USA TODAY High School Sports is featuring the 12 athletes in the running for the Gatorade National Athlete of the Year, which will be announced July 16 in Los Angeles. Today's spotlight: Andrew Wiggins (boys basketball).
Few players in recent history built and lived up to the hype the way Huntington Prep (Huntington, W.Va.) wing Andrew Wiggins did.
For a solid two years, Wiggins has had to live in the proverbial glasshouse as the player every expert, analyst, reporter and fan dubbed the No. 1 pick in the 2014 NBA draft.
Wiggins’ senior year – in which he averaged 23.4 points, 11.2 rebounds, 2.6 blocks and 2.5 assists, posted a 30-3 record and a No. 7 ranking in the USA TODAY Sports Super 25– was a circus.
Sold out games every week. Hundreds of fans lingering after the final horn for the chance at a picture or autograph. Mind-boggling dunks. NBA threes. Devastating posters he handed out on a regular basis.
It all culminated in Wiggins winning the 2012-13 Gatorade National Basketball Player of the Year award.
Now off the grid at Kansas as he prepares for his highly anticipated freshman season, we asked Wiggins’ coach Rob Fulford to reflect on Wiggins’ final high school season; everything from the greatest moments to the weirdest interactions with overzealous fans.
What were your expectations for Andrew coming into the season?

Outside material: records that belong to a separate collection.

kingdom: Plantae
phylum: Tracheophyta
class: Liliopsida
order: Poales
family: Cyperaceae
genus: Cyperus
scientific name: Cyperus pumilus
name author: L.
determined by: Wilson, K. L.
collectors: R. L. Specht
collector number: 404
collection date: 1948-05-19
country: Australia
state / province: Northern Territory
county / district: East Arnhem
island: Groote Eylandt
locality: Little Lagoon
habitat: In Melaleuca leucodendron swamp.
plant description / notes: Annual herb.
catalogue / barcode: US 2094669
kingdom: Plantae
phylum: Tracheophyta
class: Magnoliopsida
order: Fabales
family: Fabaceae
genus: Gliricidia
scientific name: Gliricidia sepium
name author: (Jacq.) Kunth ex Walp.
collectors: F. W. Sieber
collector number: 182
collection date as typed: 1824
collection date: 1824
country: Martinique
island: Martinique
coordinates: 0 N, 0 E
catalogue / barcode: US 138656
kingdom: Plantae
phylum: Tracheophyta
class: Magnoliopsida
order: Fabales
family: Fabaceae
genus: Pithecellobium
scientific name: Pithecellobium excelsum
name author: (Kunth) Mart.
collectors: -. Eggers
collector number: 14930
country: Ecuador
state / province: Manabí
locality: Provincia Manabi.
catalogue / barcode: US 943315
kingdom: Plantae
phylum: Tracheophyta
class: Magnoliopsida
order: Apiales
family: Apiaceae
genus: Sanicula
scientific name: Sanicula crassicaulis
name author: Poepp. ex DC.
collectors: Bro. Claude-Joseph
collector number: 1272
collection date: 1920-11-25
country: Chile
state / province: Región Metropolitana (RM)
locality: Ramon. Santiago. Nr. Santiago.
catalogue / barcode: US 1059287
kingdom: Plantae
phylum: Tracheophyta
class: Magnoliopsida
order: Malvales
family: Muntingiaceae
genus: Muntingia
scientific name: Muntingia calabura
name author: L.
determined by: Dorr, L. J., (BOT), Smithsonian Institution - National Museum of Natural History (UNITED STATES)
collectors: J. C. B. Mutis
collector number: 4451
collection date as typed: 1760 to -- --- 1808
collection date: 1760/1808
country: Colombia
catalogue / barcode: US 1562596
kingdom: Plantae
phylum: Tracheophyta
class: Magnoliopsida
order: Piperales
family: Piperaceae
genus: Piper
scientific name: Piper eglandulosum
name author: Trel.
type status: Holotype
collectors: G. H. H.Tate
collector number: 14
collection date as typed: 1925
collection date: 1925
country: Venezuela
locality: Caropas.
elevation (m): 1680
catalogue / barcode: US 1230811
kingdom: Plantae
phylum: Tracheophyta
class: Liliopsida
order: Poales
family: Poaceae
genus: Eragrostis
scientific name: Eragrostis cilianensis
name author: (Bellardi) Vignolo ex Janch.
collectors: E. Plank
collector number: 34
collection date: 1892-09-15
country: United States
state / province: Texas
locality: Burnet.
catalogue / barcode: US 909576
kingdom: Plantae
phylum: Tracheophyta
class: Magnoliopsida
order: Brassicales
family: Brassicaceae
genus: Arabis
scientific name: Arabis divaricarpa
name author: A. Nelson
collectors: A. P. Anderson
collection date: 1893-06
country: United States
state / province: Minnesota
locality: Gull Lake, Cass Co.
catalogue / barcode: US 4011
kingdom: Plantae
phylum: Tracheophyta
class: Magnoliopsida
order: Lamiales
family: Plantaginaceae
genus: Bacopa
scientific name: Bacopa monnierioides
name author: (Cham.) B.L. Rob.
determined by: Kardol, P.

Fulford: Obviously, we knew that the expectations were gonna be extremely high, but he played extremely well. He really took his game to another level in spite of all of the comparisons to great players and the scrutiny and attention.
What was the biggest obstacle he had to overcome this season?
Fulford: The biggest thing was adjusting to all of the attention that surrounded where he was going to college. That whole process was the biggest thing; the basketball part was easier for him. Just constantly having to answer the same questions made him a little uncomfortable, but he adjusted and handled it well I think. We talked to him about knowing ahead of time that these questions were gonna come after games and there wasn’t anything that he could do about it. It was just a taste of what he’s in store for with the road that he’s headed down. I think he understood that and, like I said, made the proper adjustment.
What was his greatest moment as a senior?
Fulford: I definitely think it was the day the Sports Illustrated article came out that sort of went at he and his family and questioned his character. He dropped 57 points in the game that day. I tweeted out earlier that day that he would go for 50 points and I hadn’t even talked to him about it. I knew that really bothered him because it was so negative and wrong. It was one of those moments where you’re like ‘Why doesn’t he do that every night?’ It was just one of those nights where everything was falling. It was crazy to watch. His teammates really had his back on it. They knew it was gonna be a special night and they kept feeding him.
What about a specific play that just turned you from coach to fan for a split-second?
Fulford: He honestly had one of those every game. I’d turn to my assistants and say, ‘Did he really just do that?’ Just everything from dunking over people to that spin move he always does. It was just fun to watch him work. You can’t teach that stuff that he does.
Is Andrew the best player you’ve ever coached?
Fulford: He’s by far the best player I’ve ever coached.
How do you see his freshman year going?
Fulford: I think he’ll excel. I don’t think that all the pressure and hype will get to him. I think he’ll have ups and downs like every freshman. He’ll have to adjust to the speed and things like that. He’ll have to adjust to even more scrutiny. I think one of the reasons that he picked Kansas was because he didn’t think there would be as much media attention, but he is seeing now that it just follows him. The expectations will be through the roof. He’ll get the good, bad and ugly every game, but I think he’ll have a great year with what they have there.
How’s he handled the pressure of being the probable No. 1 pick next year?
Fulford: Andrew is such a humble kid he never talks about that stuff. He doesn’t really like to talk about himself like that. He’s not the kid that loves the spotlight. I do believe that he knows how good he is and, at the end of the year, he started to understand how much of an impact his name has. But he takes it all in stride.
What was the craziest interaction with a fan that you witnessed?
Fulford: We were at our last tournament of the year and we had just finished a game and we were standing outside and saw this man with a bunch of things to sign. Andrew told us that he didn’t want to sign anymore autographs and we were trying to get him out, but the guy came over to us and said ‘I’m gonna be real with you; I just got out of prison and I’m gonna sell these autographs to get money.’ We all just looked at each other and Andrew ended up saying, ‘Well, yeah, since you told the truth I’m gonna sign them.’ It was pretty funny. None of us were expecting that man to say that. We had a lot of craziness with fans all year.